В зале повисла тишина, слышалось лишь жужжание скальпеля. Казалось, все остальное, в том числе и министр Френик, пропало, утонуло в большом громоздком секретарском теле, заслонившем собой мир.
– Послушайте, Тигарден, – позвал коллегу Эрик, вытирая пот со лба. Он отступил от оперируемого и закурил сигарету. – Пожалуй, стоит проверить, не было ли гипертонического криза у кого-нибудь из сотрудников Белого Дома в последние несколько часов. И, возможно, такого же случая с блокировкой почечной артерии.
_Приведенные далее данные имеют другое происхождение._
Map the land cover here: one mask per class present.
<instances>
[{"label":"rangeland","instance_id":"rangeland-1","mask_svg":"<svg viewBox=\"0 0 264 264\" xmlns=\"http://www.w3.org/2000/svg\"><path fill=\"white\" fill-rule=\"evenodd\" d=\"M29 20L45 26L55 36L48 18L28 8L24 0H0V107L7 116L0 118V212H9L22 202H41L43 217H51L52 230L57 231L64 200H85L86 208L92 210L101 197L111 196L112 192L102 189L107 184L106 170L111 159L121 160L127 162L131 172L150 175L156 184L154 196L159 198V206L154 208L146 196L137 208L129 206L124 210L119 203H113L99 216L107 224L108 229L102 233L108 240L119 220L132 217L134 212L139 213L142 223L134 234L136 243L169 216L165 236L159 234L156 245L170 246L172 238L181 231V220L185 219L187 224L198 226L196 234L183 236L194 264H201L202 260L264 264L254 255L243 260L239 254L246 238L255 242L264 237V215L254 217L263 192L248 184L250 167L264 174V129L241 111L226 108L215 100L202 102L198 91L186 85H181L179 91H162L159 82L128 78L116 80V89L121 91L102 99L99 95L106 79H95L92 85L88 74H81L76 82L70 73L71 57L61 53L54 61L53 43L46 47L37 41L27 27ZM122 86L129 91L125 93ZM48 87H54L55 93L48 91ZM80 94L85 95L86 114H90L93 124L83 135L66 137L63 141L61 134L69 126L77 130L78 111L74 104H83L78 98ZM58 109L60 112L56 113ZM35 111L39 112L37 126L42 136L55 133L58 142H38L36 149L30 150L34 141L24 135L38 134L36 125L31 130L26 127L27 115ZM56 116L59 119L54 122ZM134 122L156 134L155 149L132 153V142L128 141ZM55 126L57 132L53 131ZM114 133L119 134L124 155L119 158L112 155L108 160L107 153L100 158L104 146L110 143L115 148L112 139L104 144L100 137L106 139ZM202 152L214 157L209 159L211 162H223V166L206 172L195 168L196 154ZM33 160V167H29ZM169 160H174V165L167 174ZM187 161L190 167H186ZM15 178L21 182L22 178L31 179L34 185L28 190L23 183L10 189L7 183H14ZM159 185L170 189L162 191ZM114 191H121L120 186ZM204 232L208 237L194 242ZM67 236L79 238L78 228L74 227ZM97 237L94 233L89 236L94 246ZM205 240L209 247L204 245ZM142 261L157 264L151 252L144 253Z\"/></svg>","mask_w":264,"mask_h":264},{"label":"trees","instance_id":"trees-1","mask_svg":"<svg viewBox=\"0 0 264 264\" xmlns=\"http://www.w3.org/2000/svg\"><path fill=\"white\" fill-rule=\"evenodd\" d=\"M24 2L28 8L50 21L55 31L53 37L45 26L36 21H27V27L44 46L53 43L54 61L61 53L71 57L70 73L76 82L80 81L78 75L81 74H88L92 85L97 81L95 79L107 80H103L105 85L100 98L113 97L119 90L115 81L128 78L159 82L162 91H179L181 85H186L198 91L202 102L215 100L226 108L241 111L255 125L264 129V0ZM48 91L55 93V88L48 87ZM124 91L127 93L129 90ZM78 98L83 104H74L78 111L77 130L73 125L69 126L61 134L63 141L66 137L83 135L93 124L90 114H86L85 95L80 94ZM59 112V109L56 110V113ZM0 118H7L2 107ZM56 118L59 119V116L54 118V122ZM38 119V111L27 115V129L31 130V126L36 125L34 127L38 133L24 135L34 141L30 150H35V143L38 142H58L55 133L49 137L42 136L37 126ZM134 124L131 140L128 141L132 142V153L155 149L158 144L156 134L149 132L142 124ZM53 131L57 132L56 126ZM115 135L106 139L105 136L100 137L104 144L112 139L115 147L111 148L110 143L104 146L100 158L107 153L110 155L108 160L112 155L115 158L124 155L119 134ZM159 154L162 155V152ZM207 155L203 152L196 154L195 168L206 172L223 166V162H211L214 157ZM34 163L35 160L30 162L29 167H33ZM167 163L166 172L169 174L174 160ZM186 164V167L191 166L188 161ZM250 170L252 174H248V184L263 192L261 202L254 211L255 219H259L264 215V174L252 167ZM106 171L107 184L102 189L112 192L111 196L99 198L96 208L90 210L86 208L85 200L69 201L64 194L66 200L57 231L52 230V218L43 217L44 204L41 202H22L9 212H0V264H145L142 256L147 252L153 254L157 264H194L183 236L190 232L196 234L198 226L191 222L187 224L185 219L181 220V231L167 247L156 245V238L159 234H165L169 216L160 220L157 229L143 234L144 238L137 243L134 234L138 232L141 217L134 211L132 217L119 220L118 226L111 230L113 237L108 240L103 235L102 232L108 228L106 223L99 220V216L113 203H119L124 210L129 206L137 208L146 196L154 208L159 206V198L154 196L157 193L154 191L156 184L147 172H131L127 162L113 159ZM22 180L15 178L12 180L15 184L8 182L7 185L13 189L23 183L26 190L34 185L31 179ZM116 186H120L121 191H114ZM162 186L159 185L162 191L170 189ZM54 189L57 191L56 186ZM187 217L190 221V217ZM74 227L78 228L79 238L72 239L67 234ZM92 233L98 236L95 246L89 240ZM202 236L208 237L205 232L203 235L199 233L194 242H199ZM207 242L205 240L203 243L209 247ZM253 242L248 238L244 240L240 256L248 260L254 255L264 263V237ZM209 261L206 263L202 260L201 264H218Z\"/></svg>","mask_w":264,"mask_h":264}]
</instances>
– Можете и не искать. У горничной с третьего этажа. Я только что оттуда. Наследственный порок, правда, обостренный непомерной дозой амфетаминов, которые она приняла за текущие сутки. Она как раз тоже начала терять зрение накануне операции. Сейчас все позади.
– Понятно, – сказал Эрик.
– Давайте обсудим позже, – предупредил Тигарден. – Или забудем об этом.
К врачам приближался министр пришельцев.
– Как скоро Молинари сможет продолжить участие в беседе?
Эрик с Тигарденом переглянулись.
– Трудно сказать, – наконец ответил Тигарден.
– Сколько для этого нужно времени по вашему земному календарю? Несколько часов? Дней? Или, может быть, недель? Я не могу задерживаться на вашей планете, на мне лежит ответственность за целую Империю. Последний раз десять дней потратили даром, ожидая, пока он придет в чувство. Я не могу ждать более трех суток.
За его спиной советники, военные и промышленные, складывали бумаги в папки и портфели.
– Есть надежда, что через пару суток он пойдет на поправку, – учитывая крепость организма, совладавшего с таким количеством болезней. Но говорить наверняка я бы не решился.
Обернувшись к Приндлу, министр Френик заявил:
– Мне видится в этом какое-то издевательство. Почему вице-секретарь не может работать за секретаря, который находится в коме? Зачем тогда существует должность? Она что, чисто номинальная?
Тот лишь пожал плечами в ответ:
– Не мне об этом судить. Спросите у Молинари, – он кивнул на бесчувственное тело. – Я всего лишь заместитель, мои функции регламентированы законом, подписанным главой мирового правительства.
Френик пошел на попятный:
– Секретарь Молинари является моим личным другом, которым я очень и очень дорожу. Я хочу быть в курсе его состояния здоровья.
– Вам будут регулярно высылаться бюллетени, – заверил премьер-министра вице-секретарь.
4
Врожденное или приобретенное стойкое сужение какого-либо полого органа или отверстия между полостями; затрудняет продвижение их содержимого.